The restrictions regarding the nomination of the security administrator and SAT file manager with regard to the user IDs and co-existing privileges and rights may be canceled if required (see section "Centralized administration").
Privilege management
Privilege management is permitted to manage the global privileges and privilege sets, i.e.

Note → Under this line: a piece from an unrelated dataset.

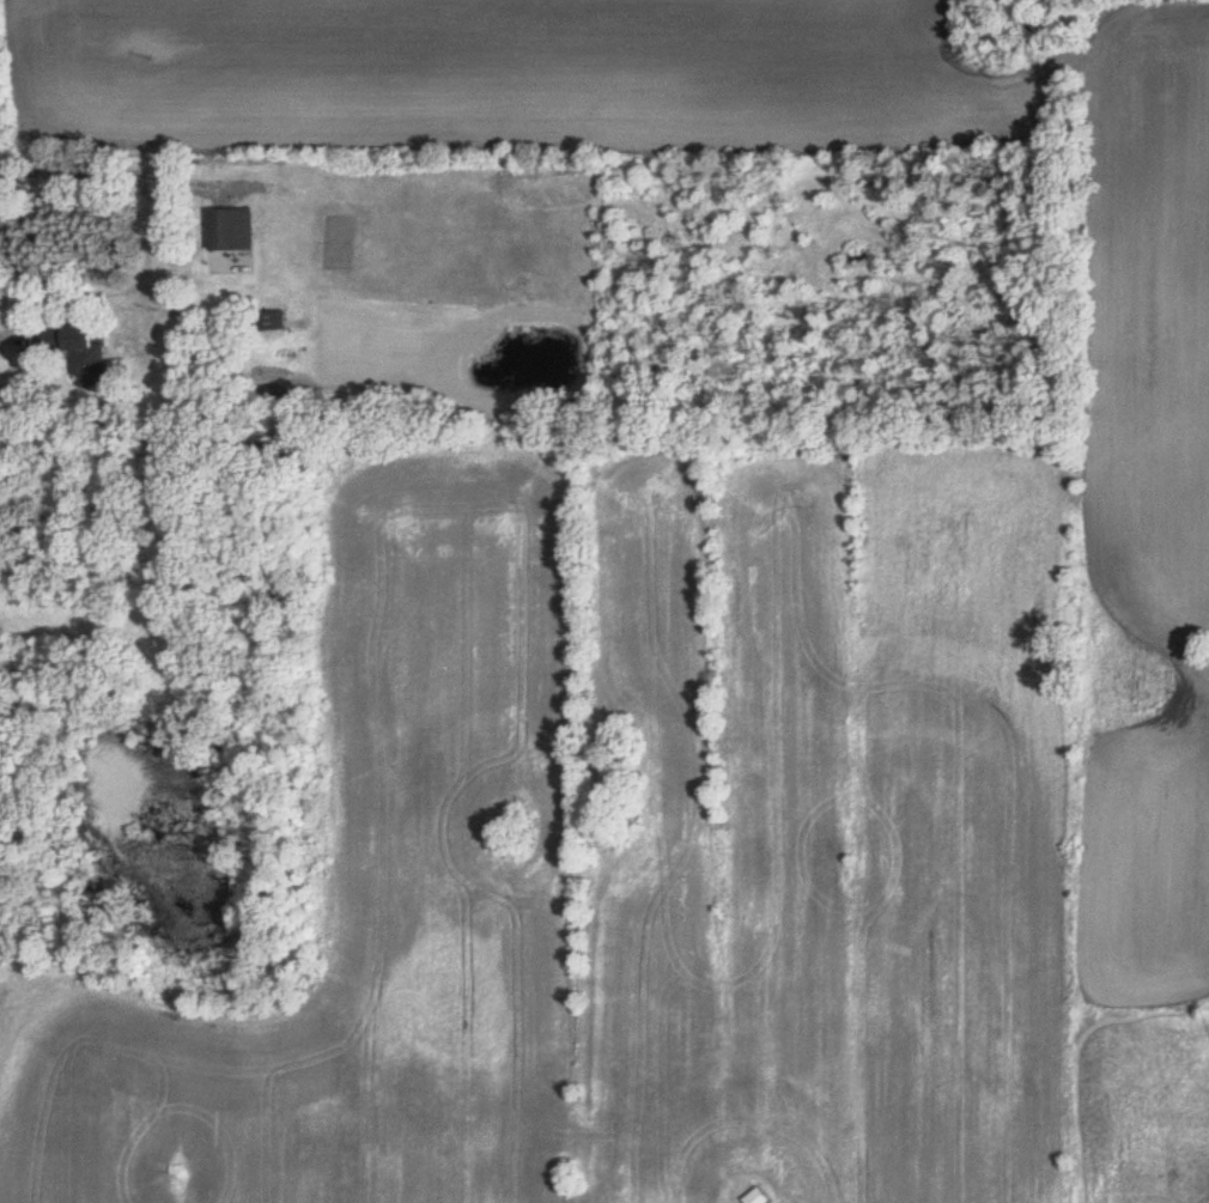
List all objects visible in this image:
building: (226, 231)
building: (274, 320)
building: (88, 356)
building: (756, 1197)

to assign system privileges and privilege sets to user IDs on all pubsets
to withdraw system privileges and privilege sets from user IDs on all pubsets
to request information about the current distribution of the system privileges and privilege sets
to define, modify and delete privilege sets on all pubsets
to request information about the current definitions of the privilege sets
The following commands are available to privilege management:
CREATE-PRIVILEGE-SET
DELETE-PRIVILEGE-SET
MODIFY-PRIVILEGE-SET
RESET-PRIVILEGE
SET-PRIVILEGE
SHOW-PRIVILEGE
SHOW-PRIVILEGE-SET
Activating and deactivating logging
The security administrator may
activate and deactivate SAT logging
activate and deactivate logging for user IDs and for loggable events (see the “SECOS
Administration of operator roles
The security administrator may
define, modify and delete operator roles
assign operator roles to and withdraw operator roles from user IDs
request information about the current definition and distribution of operator roles
The following commands are available to the security administrator for the administration of operator roles:
CREATE-OPERATOR-ROLE
DELETE-OPERATOR-ROLE
MODIFY-OPERATOR-ROLE
SHOW-OPERATOR-ROLE
MODIFY-OPERATOR-ATTRIBUTES
SHOW-OPERATOR-ATTRIBUTES
Administration of Kerberos keys
The security administrator administers the keys for Kerberos authentication which are stored in BS2000. The following commands are available to do this:
ADD-KEYTAB-ENTRY
MODIFY-KEYTAB-ENTRY
REMOVE-KEYTAB-ENTRY
SHOW-KEYTAB-ENTRY
The security administrator privilege is referred to as SECURITY-ADMINISTRATION in commands and messages and as SECADM in macros.